A “normal” 4X nylon tippet will be .007-inch and approximately 6-pound-test. Flyfishing-tippet is ordinarily scaled and sold by diameter, not pound-test. That means all spools of 4X should measure .007-inch, regardless of brand or strength. Unfortunately, Wright-McGill is not following that industry-wide convention and appears to be scaling the Bioline tippet sizes by strength instead of diameter.

That quibble aside, the Bioline tippet does seem workable as a leader material.
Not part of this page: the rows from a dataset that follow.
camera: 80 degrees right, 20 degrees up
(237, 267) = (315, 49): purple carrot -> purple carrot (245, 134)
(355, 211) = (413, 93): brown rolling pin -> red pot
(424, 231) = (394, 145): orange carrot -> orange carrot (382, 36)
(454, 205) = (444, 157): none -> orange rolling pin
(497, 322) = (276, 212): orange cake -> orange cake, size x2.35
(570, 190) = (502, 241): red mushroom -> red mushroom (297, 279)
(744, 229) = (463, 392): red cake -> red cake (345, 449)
And unlike discarded or lost nylon–which is a substantial environmental hazard–it will biodegrade fairly quickly. (The makers say, by the way, that full strength is retained for 8 to 10 months.)

The fly in the ointment is price. Wright-McGill hasn’t posted prices that I’ve seen yet, but a 30-yard spool of Bioline tippet was retailing for about twice the price of nylon. So maybe the bottom-line question is this: How green is your wallet?